Course Design Highlights and Reflections

  1. Real and Extreme Scenario: The flash sale scenario pushes challenges like high concurrency, consistency, and availability to the extreme, forcing us to consider various optimization techniques.
  2. Comprehensive Technology Application: Caching, message queues, distributed locks (use cautiously), database sharding, rate limiting, circuit breaking, degradation, elastic scaling are vividly demonstrated in this scenario.
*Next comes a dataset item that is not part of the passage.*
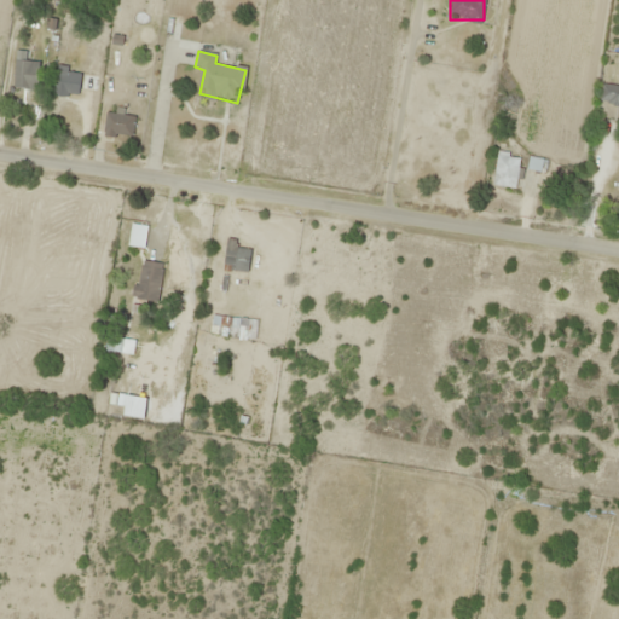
[(15,90),(38,90),(38,59),(15,59),(15,90)]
  3. Synchronous vs. Asynchronous Trade-off: The evolution from initial synchronous transaction processing to introducing caching, and finally to asynchronous order placement, showcases the process of balancing performance and consistency.
  4. High Hands-on Value:
    • Try simulating high concurrent requests using tools like JMeter or k6 to observe system performance under different architectures.
    • Try implementing Redis Lua scripts for atomic stock deduction.
    • Try using tools like Arthas to diagnose performance bottlenecks in Java applications under high concurrency online.

Understanding the architectural evolution of a flash sale system not only helps master techniques for handling high concurrency but also provides deep insights into the core architectural thinking of step-by-step progression, constant trade-offs, and continuous optimization.